» **TASK GOAL**
Pull every line containing "Grad" from the listing below.
_____
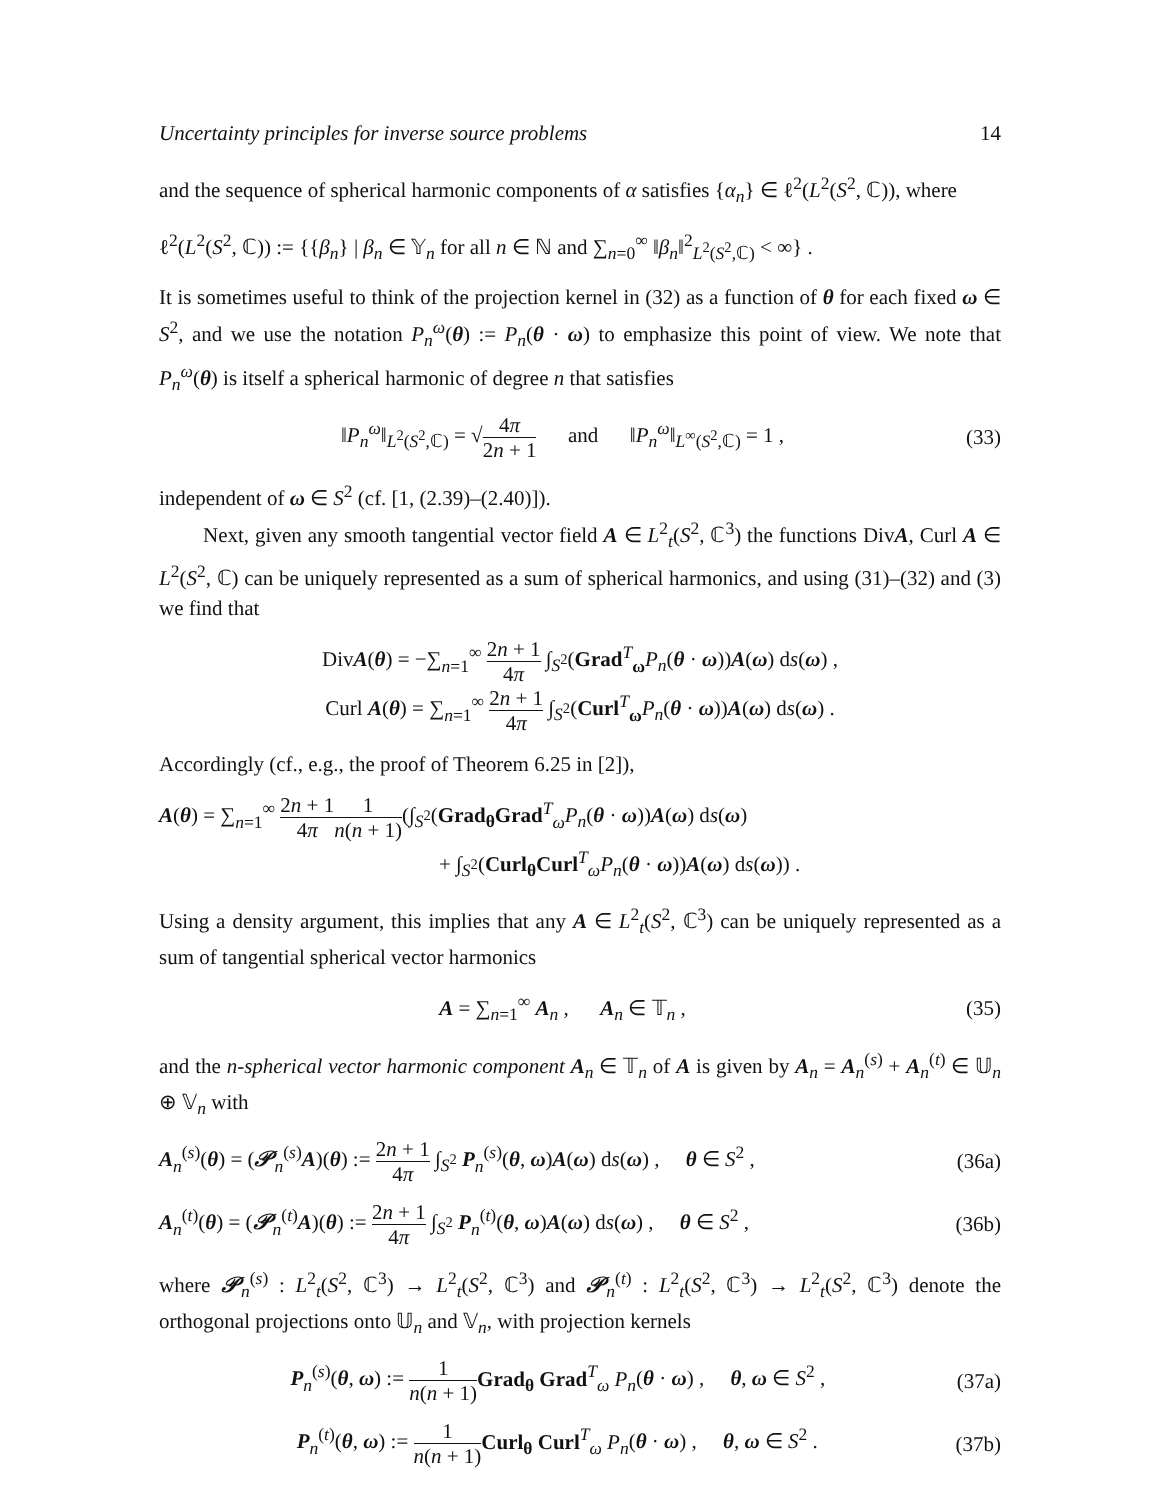Uncertainty principles for inverse source problems 14
and the sequence of spherical harmonic components of α satisfies {α<sub>n</sub>} ∈ ℓ<sup>2</sup>(L<sup>2</sup>(S<sup>2</sup>, ℂ)), where
ℓ<sup>2</sup>(L<sup>2</sup>(S<sup>2</sup>, ℂ)) := {{β<sub>n</sub>} | β<sub>n</sub> ∈ 𝕐<sub>n</sub> for all n ∈ ℕ and ∑<sub>n=0</sub><sup>∞</sup> ‖β<sub>n</sub>‖<sup>2</sup><sub>L<sup>2</sup>(S<sup>2</sup>,ℂ)</sub> < ∞} .
It is sometimes useful to think of the projection kernel in (32) as a function of θ for each fixed ω ∈ S<sup>2</sup>, and we use the notation P<sub>n</sub><sup>ω</sup>(θ) := P<sub>n</sub>(θ · ω) to emphasize this point of view. We note that P<sub>n</sub><sup>ω</sup>(θ) is itself a spherical harmonic of degree n that satisfies
‖P<sub>n</sub><sup>ω</sup>‖<sub>L<sup>2</sup>(S<sup>2</sup>,ℂ)</sub> = √4π 2n + 1 and ‖P<sub>n</sub><sup>ω</sup>‖<sub>L<sup>∞</sup>(S<sup>2</sup>,ℂ)</sub> = 1 ,
(33)
independent of ω ∈ S<sup>2</sup> (cf. [1, (2.39)–(2.40)]).
Next, given any smooth tangential vector field A ∈ L<sup>2</sup><sub>t</sub>(S<sup>2</sup>, ℂ<sup>3</sup>) the functions DivA, Curl A ∈ L<sup>2</sup>(S<sup>2</sup>, ℂ) can be uniquely represented as a sum of spherical harmonics, and using (31)–(32) and (3) we find that
DivA(θ) = −∑<sub>n=1</sub><sup>∞</sup> 2n + 1 4π ∫<sub>S<sup>2</sup></sub>(Grad<sup>T</sup><sub>ω</sub>P<sub>n</sub>(θ · ω))A(ω) ds(ω) ,
Curl A(θ) = ∑<sub>n=1</sub><sup>∞</sup> 2n + 1 4π ∫<sub>S<sup>2</sup></sub>(Curl<sup>T</sup><sub>ω</sub>P<sub>n</sub>(θ · ω))A(ω) ds(ω) .
Accordingly (cf., e.g., the proof of Theorem 6.25 in [2]),
A(θ) = ∑<sub>n=1</sub><sup>∞</sup> 2n + 1 4π 1 n(n + 1)(∫<sub>S<sup>2</sup></sub>(Grad<sub>θ</sub>Grad<sup>T</sup><sub>ω</sub>P<sub>n</sub>(θ · ω))A(ω) ds(ω)
+ ∫<sub>S<sup>2</sup></sub>(Curl<sub>θ</sub>Curl<sup>T</sup><sub>ω</sub>P<sub>n</sub>(θ · ω))A(ω) ds(ω)) .
Using a density argument, this implies that any A ∈ L<sup>2</sup><sub>t</sub>(S<sup>2</sup>, ℂ<sup>3</sup>) can be uniquely represented as a sum of tangential spherical vector harmonics
A = ∑<sub>n=1</sub><sup>∞</sup> A<sub>n</sub> , A<sub>n</sub> ∈ 𝕋<sub>n</sub> , (35)
and the n-spherical vector harmonic component A<sub>n</sub> ∈ 𝕋<sub>n</sub> of A is given by A<sub>n</sub> = A<sub>n</sub><sup>(s)</sup> + A<sub>n</sub><sup>(t)</sup> ∈ 𝕌<sub>n</sub> ⊕ 𝕍<sub>n</sub> with
A<sub>n</sub><sup>(s)</sup>(θ) = (𝒫<sub>n</sub><sup>(s)</sup>A)(θ) := 2n + 1 4π ∫<sub>S<sup>2</sup></sub> P<sub>n</sub><sup>(s)</sup>(θ, ω)A(ω) ds(ω) , θ ∈ S<sup>2</sup> ,
(36a)
A<sub>n</sub><sup>(t)</sup>(θ) = (𝒫<sub>n</sub><sup>(t)</sup>A)(θ) := 2n + 1 4π ∫<sub>S<sup>2</sup></sub> P<sub>n</sub><sup>(t)</sup>(θ, ω)A(ω) ds(ω) , θ ∈ S<sup>2</sup> ,
(36b)
where 𝒫<sub>n</sub><sup>(s)</sup> : L<sup>2</sup><sub>t</sub>(S<sup>2</sup>, ℂ<sup>3</sup>) → L<sup>2</sup><sub>t</sub>(S<sup>2</sup>, ℂ<sup>3</sup>) and 𝒫<sub>n</sub><sup>(t)</sup> : L<sup>2</sup><sub>t</sub>(S<sup>2</sup>, ℂ<sup>3</sup>) → L<sup>2</sup><sub>t</sub>(S<sup>2</sup>, ℂ<sup>3</sup>) denote the orthogonal projections onto 𝕌<sub>n</sub> and 𝕍<sub>n</sub>, with projection kernels
P<sub>n</sub><sup>(s)</sup>(θ, ω) := 1 n(n + 1) Grad<sub>θ</sub> Grad<sup>T</sup><sub>ω</sub> P<sub>n</sub>(θ · ω) , θ, ω ∈ S<sup>2</sup> ,
(37a)
P<sub>n</sub><sup>(t)</sup>(θ, ω) := 1 n(n + 1) Curl<sub>θ</sub> Curl<sup>T</sup><sub>ω</sub> P<sub>n</sub>(θ · ω) , θ, ω ∈ S<sup>2</sup> .
(37b)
_____
» **FINISHED EXERCISE**
DivA(θ) = −∑<sub>n=1</sub><sup>∞</sup> 2n + 1 4π ∫<sub>S<sup>2</sup></sub>(Grad<sup>T</sup><sub>ω</sub>P<sub>n</sub>(θ · ω))A(ω) ds(ω) ,
A(θ) = ∑<sub>n=1</sub><sup>∞</sup> 2n + 1 4π 1 n(n + 1)(∫<sub>S<sup>2</sup></sub>(Grad<sub>θ</sub>Grad<sup>T</sup><sub>ω</sub>P<sub>n</sub>(θ · ω))A(ω) ds(ω)
P<sub>n</sub><sup>(s)</sup>(θ, ω) := 1 n(n + 1) Grad<sub>θ</sub> Grad<sup>T</sup><sub>ω</sub> P<sub>n</sub>(θ · ω) , θ, ω ∈ S<sup>2</sup> ,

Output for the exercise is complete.